Piglet deaths prompt Sweden to trial new pig gestation methods

By Gerard O’Dwyer, in Helsinki

- Last updated on GMT

The test project will involve more than 100,000 pigs
The test project will involve more than 100,000 pigs

Related tags Pig Domestic pig Sweden Livestock Pork

Sweden’s ministry of agriculture is funding a new pilot-project that seeks to establish if holding sows in farrowing crates allows more piglets to survive if the sow is immobilised during lactating.

Under current animal welfare laws, pig farmers in Sweden are required to ensure that sows that have just given birth are housed in separate stalls, where they are able to freely move around.

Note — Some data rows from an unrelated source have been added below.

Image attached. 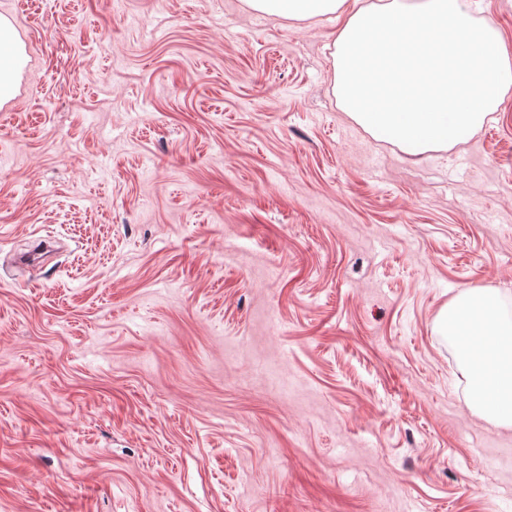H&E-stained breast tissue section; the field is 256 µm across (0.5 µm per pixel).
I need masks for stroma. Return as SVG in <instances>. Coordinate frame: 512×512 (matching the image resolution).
<instances>
[{
	"instance_id": "obj_1",
	"label": "stroma",
	"mask_w": 512,
	"mask_h": 512,
	"mask_svg": "<svg viewBox=\"0 0 512 512\" xmlns=\"http://www.w3.org/2000/svg\"><path fill=\"white\" fill-rule=\"evenodd\" d=\"M0 16V512H512L438 325L469 288L512 316V92L411 156L341 110L328 20ZM10 46L12 52L0 55V107L10 101L23 65L22 49L10 22L0 17V46Z\"/></svg>"
}]
</instances>
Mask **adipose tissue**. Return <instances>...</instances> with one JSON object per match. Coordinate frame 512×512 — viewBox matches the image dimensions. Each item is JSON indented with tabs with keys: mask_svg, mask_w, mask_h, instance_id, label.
Listing matches in <instances>:
<instances>
[{
	"mask_svg": "<svg viewBox=\"0 0 512 512\" xmlns=\"http://www.w3.org/2000/svg\"><path fill=\"white\" fill-rule=\"evenodd\" d=\"M291 21L336 18L334 88L343 111L378 139L419 154L464 142L512 89V58L480 0H244ZM0 106L23 65L0 17ZM484 419L512 427V318L491 288L461 292L439 315Z\"/></svg>",
	"mask_w": 512,
	"mask_h": 512,
	"instance_id": "1",
	"label": "adipose tissue"
}]
</instances>
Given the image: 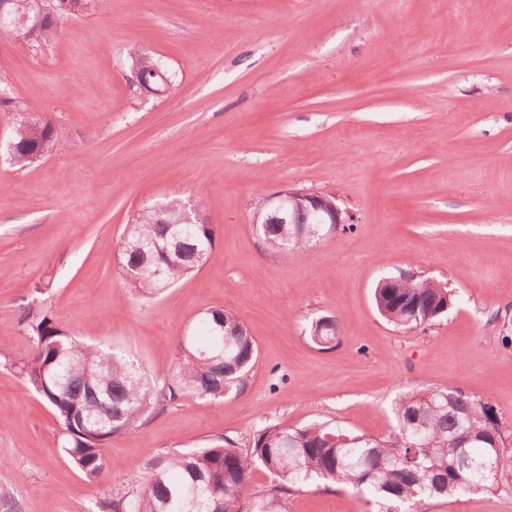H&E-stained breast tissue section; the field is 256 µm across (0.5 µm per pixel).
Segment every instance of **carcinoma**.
I'll list each match as a JSON object with an SVG mask.
<instances>
[{"mask_svg": "<svg viewBox=\"0 0 512 512\" xmlns=\"http://www.w3.org/2000/svg\"><path fill=\"white\" fill-rule=\"evenodd\" d=\"M37 29L22 42L38 49L58 38L64 17L73 13L65 0H47ZM135 80L157 60L127 49ZM0 105L16 113L12 166L32 164L31 155L59 151L63 144L49 122L41 123L39 138L30 135L34 105L15 97H0ZM165 210L143 207L132 215L119 248L124 280L142 299H152L194 272L215 246L211 224L191 225L192 236L176 223L183 200L172 197ZM307 213L296 212L293 224H260L265 244L280 253L303 251L308 243L297 235ZM377 312L390 324L416 330L445 314L452 293L429 279L414 277L391 286L375 285ZM21 322L30 331L32 351L19 361L28 386L56 412L62 450L86 480H97L106 469L105 445L112 435L129 431L168 404L189 398L221 400L239 384L256 358L252 337L240 318L223 308L202 312L198 323L203 342L192 336L179 342L174 369L154 380L128 358L95 344L76 341L50 315L28 312ZM338 320L319 319L311 326L312 340L330 348L338 339ZM396 430L386 441L323 425L275 424L256 435L253 448L242 454L221 438L206 448L174 457L157 456L146 463L141 489L118 500L97 502V512H289V498L307 484L337 483L368 493L385 505V512H410L424 498L452 497L462 492L488 491L512 475V455L493 406L450 386L428 393H407L395 403ZM466 431L477 460L491 455L498 477L480 479L460 470L453 437ZM269 474L263 493L248 496L253 473Z\"/></svg>", "mask_w": 512, "mask_h": 512, "instance_id": "carcinoma-1", "label": "carcinoma"}]
</instances>
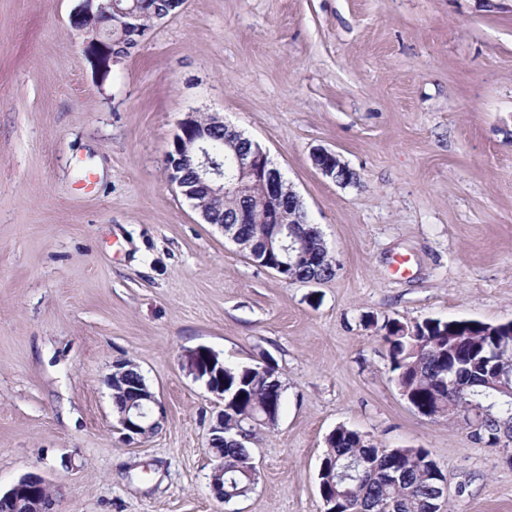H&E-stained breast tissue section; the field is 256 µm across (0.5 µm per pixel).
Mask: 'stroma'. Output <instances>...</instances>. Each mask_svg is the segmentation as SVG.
I'll return each mask as SVG.
<instances>
[{
	"instance_id": "stroma-1",
	"label": "stroma",
	"mask_w": 512,
	"mask_h": 512,
	"mask_svg": "<svg viewBox=\"0 0 512 512\" xmlns=\"http://www.w3.org/2000/svg\"><path fill=\"white\" fill-rule=\"evenodd\" d=\"M82 5L0 0V491L37 470L58 512H323L343 425L427 449L450 512H512V462L415 410L382 339L392 320L512 321V0H185L114 65L72 28ZM192 110L267 151L332 279L254 265L169 185ZM319 148L356 181L324 177ZM200 346L283 385L228 506ZM125 360L162 406L136 444L107 384Z\"/></svg>"
}]
</instances>
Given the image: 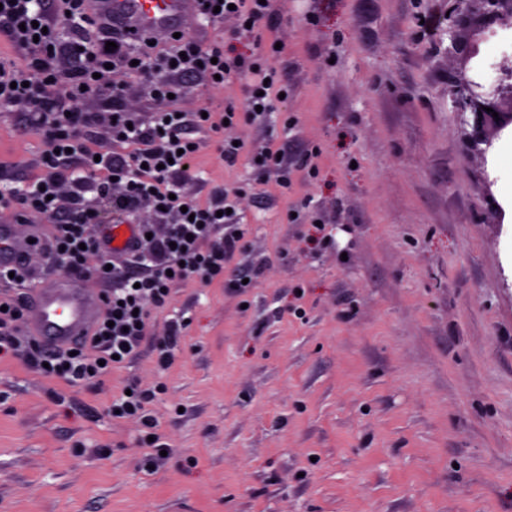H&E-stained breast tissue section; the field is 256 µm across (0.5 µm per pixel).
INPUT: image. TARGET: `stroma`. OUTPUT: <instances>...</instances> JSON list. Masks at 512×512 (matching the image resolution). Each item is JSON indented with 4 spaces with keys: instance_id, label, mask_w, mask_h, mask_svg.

Under present rules the emphasis is on ensuring that lactating sows are able to move and turn around within a defined space.

Consequently, the farrowing stalls must be equipped with both a feeding corner and a dedicated area where the piglets can safely rest under a heat lamp.

Tethers for restraining dry and farrowing sows were banned in Sweden in 1971, when it was shown that tethered sows were "afflicted with an extremely high incidence of traumatic injuries".

However, a report commissioned by the ministry in February 2014, and delivered in late January (2015), has found that despite the ample space and mobility provisions mandated under existing regulations, around 500,000 piglets die in Swedish stalls each year due to a range of primary causes.

The report attributed the main fatality causes to hypothermia, malnutrition and piglets being trampled to death under foot.

The new project, which is being run by Sveriges Grisföretagare (SGF), Sweden’s pig producers’ organisation, plans to trial several pig husbandry models widely used in Denmark in a bid to reduce piglet mortality rates.

The test project, which will involve more than 100,000 pigs, will feature smaller-sized stalls where sows are immobilised.

Initially, the test programme will be conducted at 12 selected host pig farms in Sweden. The farms will be supplied with smaller-sized farrowing crates. The test farms have been granted special exemption by the ministry to breach general pig welfare and animal care rules in order to trial new methods based on Danish models. 

"Our farm animal protection laws are based on research from the mid-1980s. Times change, and the situation is different today. Such a high mortality is not acceptable. We have, in general, the world’s best animal husbandry practices in Sweden, and yet we have one of the world’s highest piglet mortality rates. This simply does not make sense,"​ said Ingemar Olsson, chairman of the SGF.

According to Olsson the 500,000 piglets that die on pig farms in Sweden annually represents a mortality rate of 18%. The SGF is expected to complete its pilot-project in May, and forward tests results to the ministry in June 2015.